🤖 AI Summary
Existing methods for multimodal dataset selection are often hindered by dominance from a single modality and coarse-grained scoring biases, compromising cross-modal semantic integrity and distributional consistency. This work proposes a collapse-aware multiscale topological fusion framework that constructs image-text modality topologies and introduces a local collapse-aware fusion strategy. By performing multiscale distribution alignment in the diffusion wavelet domain and incorporating a relation-aware soft coverage mechanism for coreset selection, the approach jointly models global semantic structure, local fine-grained details, and redundancy in dense regions—surmounting the limitations of conventional unimodal or coarse-grained sampling paradigms. The method significantly outperforms state-of-the-art techniques on Flickr30K and MS-COCO, while also demonstrating superior cross-architecture generalization and energy efficiency compared to current multimodal synthesis approaches.
📝 Abstract
The training of large multimodal models fundamentally relies on massive image-text datasets, which inevitably incur prohibitive computational overhead. Dataset selection offers a promising paradigm by identifying a highly informative coreset. However, existing approaches suffer from two critical limitations: (i) single-modality-dominated sampling methods, which ignore the fine-grained cross-modal information imbalance inherent in multimodal datasets and thus lead to semantic loss in the other modality; and (ii) coarse-grained sample-scoring-based sampling methods, where the selected coreset tends to be biased toward the scoring model, making it difficult to guarantee distributional equivalence between the coreset and the original dataset. Meanwhile, existing distribution matching and discrete sampling strategies often fail to jointly account for global semantic structure, local fine-grained details, and redundancy-aware coverage in dense regions.
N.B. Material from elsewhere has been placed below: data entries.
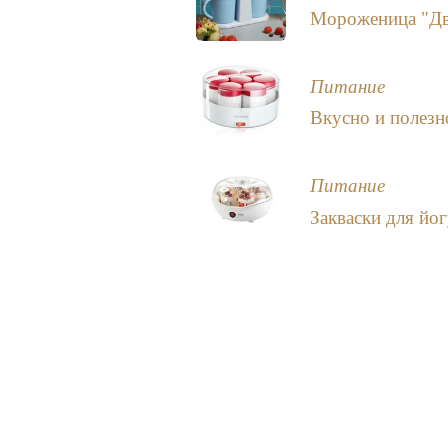
Мороженица "Дв
Питание
Вкусно и полезн
Питание
Закваски для йо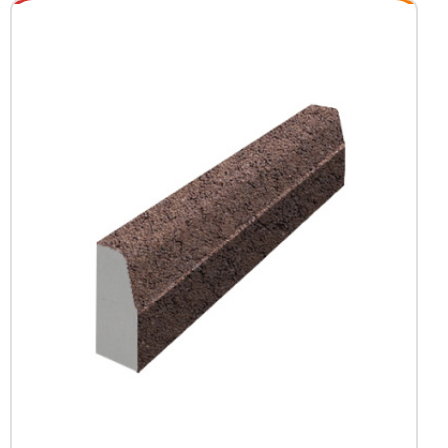
+7 (3452) 600-302
Телефон
zakaz@kedr.agency
E-mail
г. Тюмень,
ул. Гастелло д.80, 2 этаж
Адрес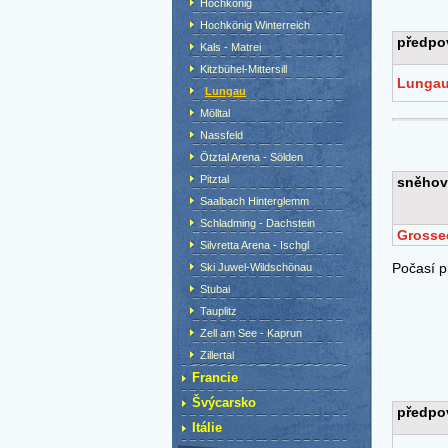
Hochkönig
Hochkönig Winterreich
Kals - Matrei
Kitzbühel-Mittersill
Lungau
Mölltal
Nassfeld
Ötztal Arena - Sölden
Pitztal
Saalbach Hinterglemm
Schladming - Dachstein
Silvretta Arena - Ischgl
Ski Juwel-Wildschönau
Stubai
Tauplitz
Zell am See - Kaprun
Zillertal
Francie
Švýcarsko
Itálie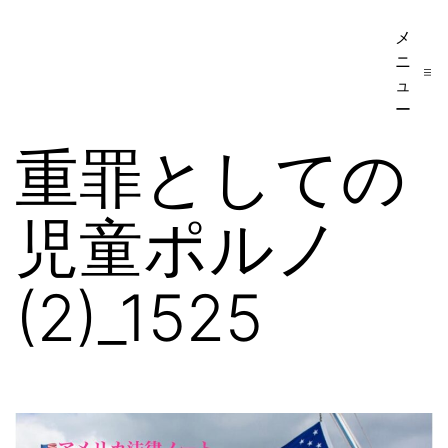
コ
メ
ア
ン
ニ
メ
テ
ュ
リ
ー
ン
カ
重罪としての
ツ
移
へ
民・
児童ポルノ
ス
ビ
キ
ザ
ッ
(2)_1525
手
プ
続
き
の
日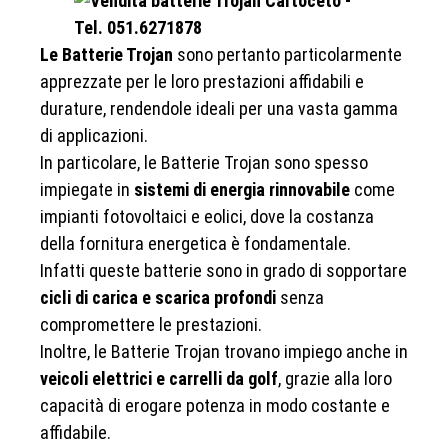
Le Batterie Trojan
sono pertanto particolarmente
apprezzate per le loro prestazioni affidabili e
durature, rendendole ideali per una vasta gamma
di applicazioni.
In particolare, le Batterie Trojan sono spesso
impiegate in
sistemi di energia rinnovabile
come
impianti fotovoltaici e eolici, dove la costanza
della fornitura energetica è fondamentale.
Infatti queste batterie sono in grado di sopportare
cicli di carica e scarica profondi
senza
compromettere le prestazioni.
Inoltre, le Batterie Trojan trovano impiego anche in
veicoli elettrici e carrelli da golf
, grazie alla loro
capacità di erogare potenza in modo costante e
affidabile.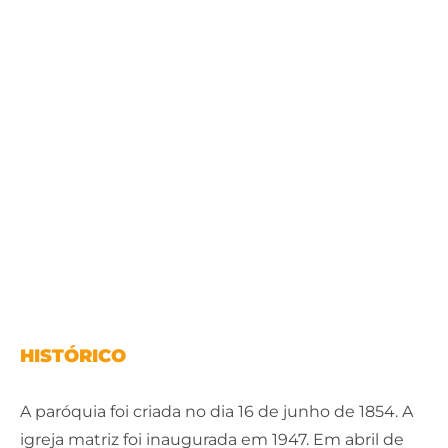
HISTÓRICO
A paróquia foi criada no dia 16 de junho de 1854. A
igreja matriz foi inaugurada em 1947. Em abril de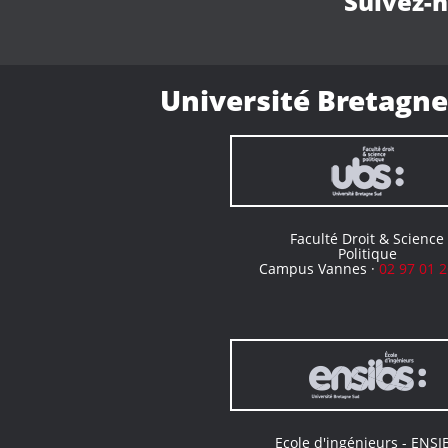
Suivez-
Université Bretagne
Faculté Droit & Science
Politique
Campus Vannes ·
02 97 01 2
Ecole d'ingénieurs - ENSI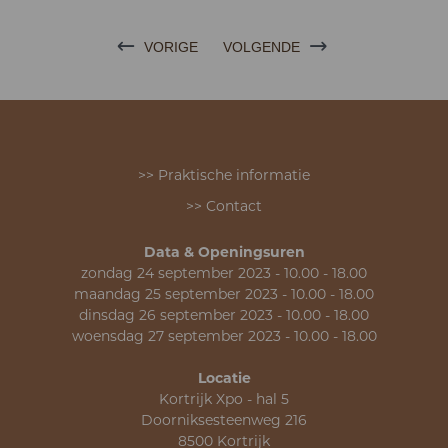
VORIGE
VOLGENDE
>> Praktische informatie
>> Contact
Data & Openingsuren
zondag 24 september 2023 - 10.00 - 18.00
maandag 25 september 2023 - 10.00 - 18.00
dinsdag 26 september 2023 - 10.00 - 18.00
woensdag 27 september 2023 - 10.00 - 18.00
Locatie
Kortrijk Xpo - hal 5
Doorniksesteenweg 216
8500 Kortrijk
To this end, we propose CAST, a Collapse-Aware multi-Scale Topology fusion framework for multimodal coreset selection. We first construct image- and text-modality topologies, and derive a unified topology via local-collapse-aware refinement and cross-modal fusion. We then introduce a multi-scale distribution matching criterion in the diffusion wavelet domain, encouraging the coreset to approximate the original dataset at multiple scales. Finally, we introduce a local soft relational coverage mechanism that extends pure geometric coverage to relation-aware indirect coverage, penalizing redundant selections in dense clusters. Extensive experiments on Flickr30K and MS-COCO show that CAST outperforms existing dataset selection baselines, showcasing great superiority in cross-architecture generalization and energy efficiency over state-of-the-art multimodal synthesis methods.